The spatial recession that Medina explores in her works is difficult to confirm. Initially, she renders the formal contact points of a painting, such as lines and grounds, almost illegible. What we gather in her compositions is the simultaneous depth of thickness and thinness. Brushstrokes captured under the thin layer of a fishnet, subsequently reinforced by a strip of paper and punctured by several colored stitches, exhaust the empty space that surrounds them. They show us an illusion of growth. On larger scales,Medina projects the potential of curves against the architectural regulation of lines. Draping another texture onto the fishnet, next to a sculptural fragment: the rhythm of curvatures pulsate unbridled shapes. Medina redirects us to a movement of images occurring at the threshold and within the picture-rectangle limit.
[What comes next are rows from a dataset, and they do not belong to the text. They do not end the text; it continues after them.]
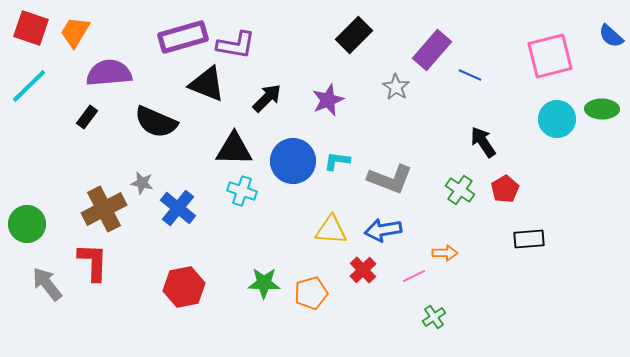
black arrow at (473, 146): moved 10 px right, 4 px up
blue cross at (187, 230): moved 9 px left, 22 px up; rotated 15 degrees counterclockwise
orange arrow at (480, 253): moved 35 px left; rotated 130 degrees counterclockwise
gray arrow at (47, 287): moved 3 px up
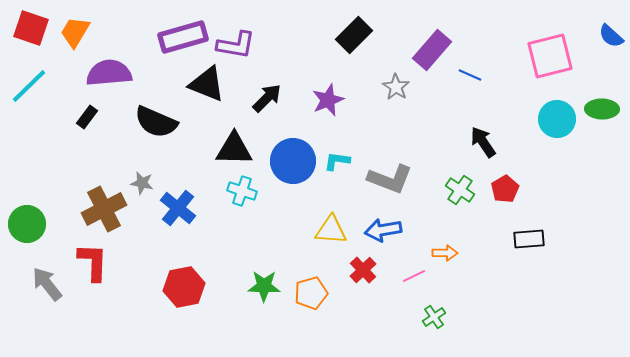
green star at (264, 283): moved 3 px down
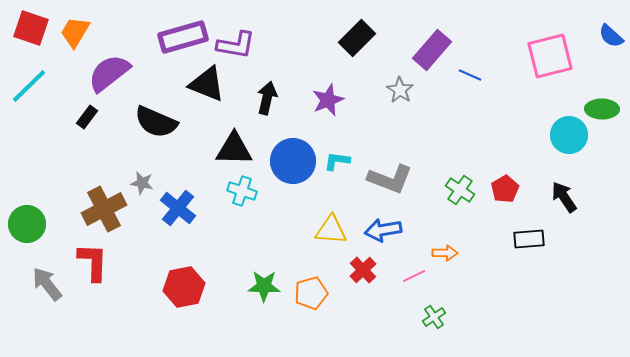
black rectangle at (354, 35): moved 3 px right, 3 px down
purple semicircle at (109, 73): rotated 33 degrees counterclockwise
gray star at (396, 87): moved 4 px right, 3 px down
black arrow at (267, 98): rotated 32 degrees counterclockwise
cyan circle at (557, 119): moved 12 px right, 16 px down
black arrow at (483, 142): moved 81 px right, 55 px down
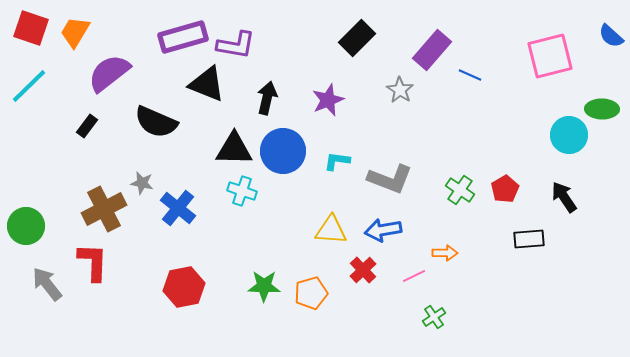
black rectangle at (87, 117): moved 9 px down
blue circle at (293, 161): moved 10 px left, 10 px up
green circle at (27, 224): moved 1 px left, 2 px down
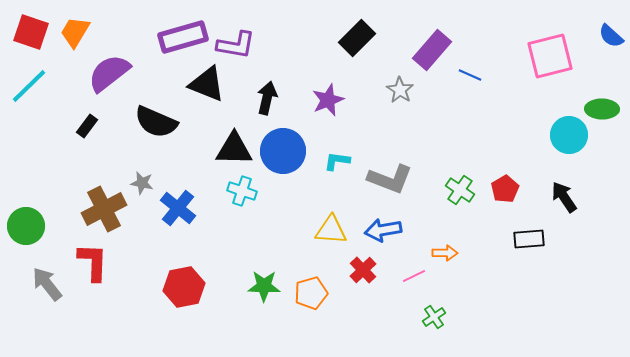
red square at (31, 28): moved 4 px down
Through the potential of receding spaces and diluted depths,  forever folding to temper a window to a siphon or a knife accumulates aesthetic weight in the regime of informational representation and data abstraction. Medina always returns to the discipline of painting. She paints sinuous lines and organic shapes that commune with multiples surfaces and strict edges.  The ovoid wanderings of her brushstrokes engineer how images and objects could emerge collectively, like a screen projected on another surface. She takes the length and breadth of her materials in order to proscribe relational time. She agrees to the limits of a picture, to the concreteness of time. What she nourishes at the moment is a study of form and medium, in terminations and drifts, with delay and ecstasy.